Hello,
I am using ArcGIS Pro and trying to get labels in a sensible way. The layer and variables I am using to create labels can have up to five classes (Regional Ecosystems, three in the screen shot below).
I have tried [$feature.RE1 +"/"+$feature.RE2+"/"+ $feature.RE3], which gives the below result, my issue being that when there was only one RE, there are is now // after the label which obviously looks silly.
Is there a way to get the extra RE labels and / to only appear if the field is not empty?
Thank you.
Solved! Go to Solution.
alright. Check this one (Python)
(([RE1]+'/'+[RE2]+'/'+[RE3]).rstrip('/ / ')).rstrip('/')
or
([RE1]+'/'+[RE2]+'/'+[RE3]).replace('/ /','')

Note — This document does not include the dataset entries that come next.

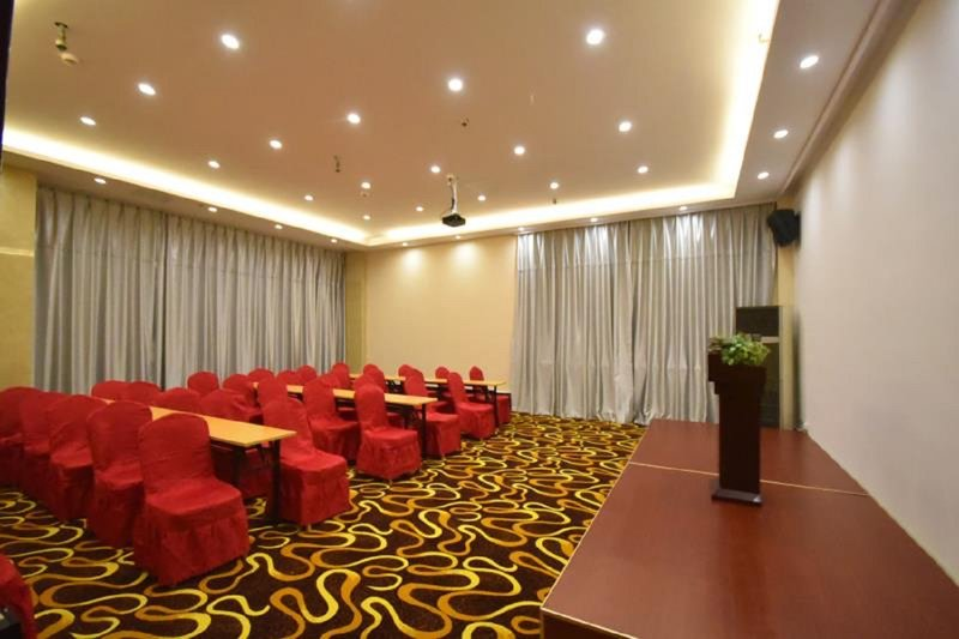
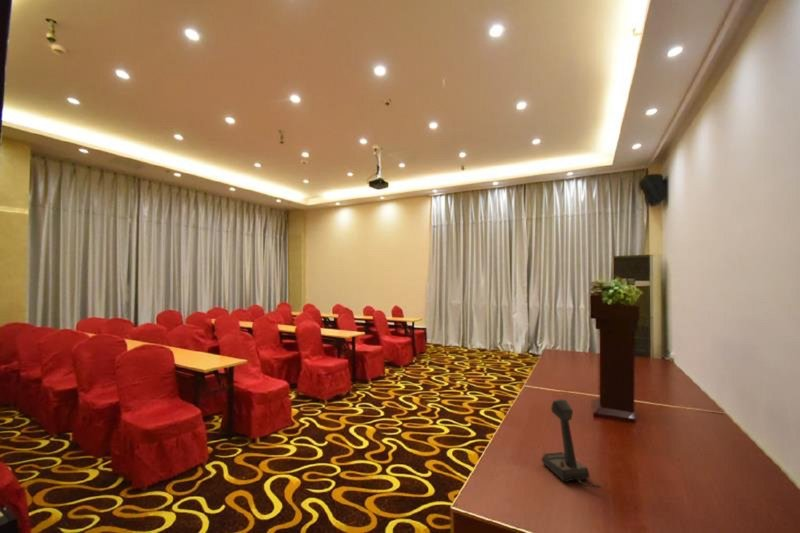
+ microphone [540,399,602,489]
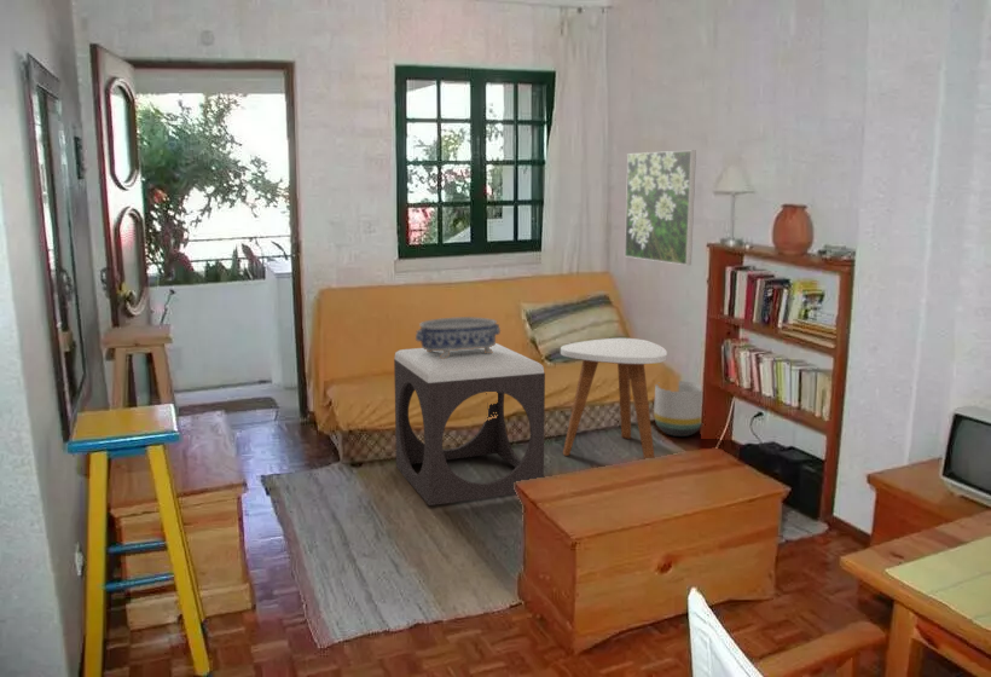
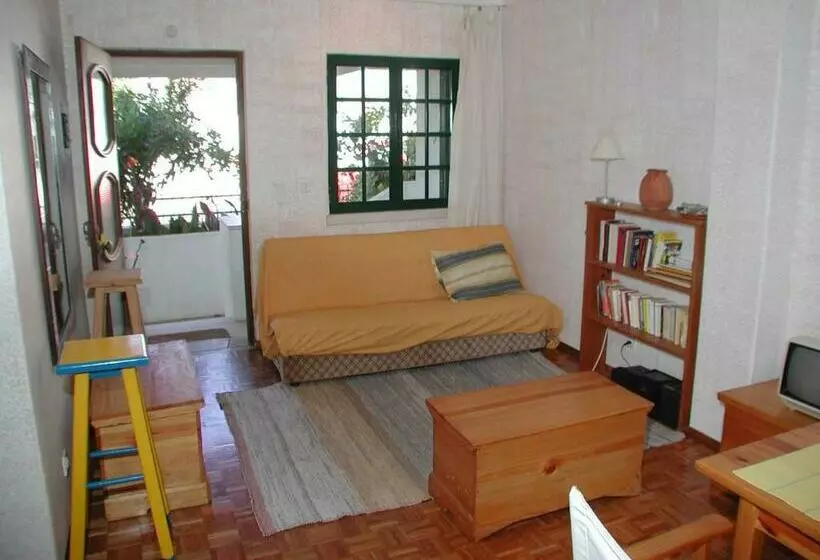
- side table [560,337,668,461]
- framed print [624,149,697,266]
- footstool [393,342,546,507]
- decorative bowl [415,316,502,359]
- planter [653,380,703,438]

Could you use Python Language?
Could you check if rstrip('/') function works for you?
([RE1]+'/'+[RE2]+'/'+[RE3]).rstrip('/')
Hi Jayanta,
Thanks for your comment. I just tried that, got an error message, and ($feature.RE1 +"/"+$feature.RE2+"/"+ $feature.RE3).rstrip('/')
For both I got the message
Thank you.
Copy-paste my script if you have changed the language to Python.
No need to use $feature. Also call the fields from the Fields list.
Please share screenshot of your label expression as well.
Thank you, I hadn't changed language to Python, but still did not work
alright. Check this one (Python)
(([RE1]+'/'+[RE2]+'/'+[RE3]).rstrip('/ / ')).rstrip('/')
or
([RE1]+'/'+[RE2]+'/'+[RE3]).replace('/ /','')
Thank you so much you legend, the first one was successful.
Not the most elegant solution, but you could employ the removeEmpty parameter from Split (Arcade). I.e. concatenate the values using Concatenate, split the new string with the removeEmpty parameter set and then concatenate again to get your label.
I use something like this in the advanced expression of Python:
def FindLabel ([RE1],[RE2],[RE3]):
a = [RE1]
b = [RE2]
c = [RE3]
return "/".join([str(i) for i in [a, b, c] if i is not None])
Sorry, I just tried it and realised it doesn't work with "/". It still has the unwanted extra //. Curious! The same code with ", " instead works fine for me. I don't know why, sorry!
def FindLabel ([RE1],[RE2],[RE3]):
a = [RE1]
b = [RE2]
c = [RE3]
return ", ".join([str(i) for i in [a, b, c] if i is not None])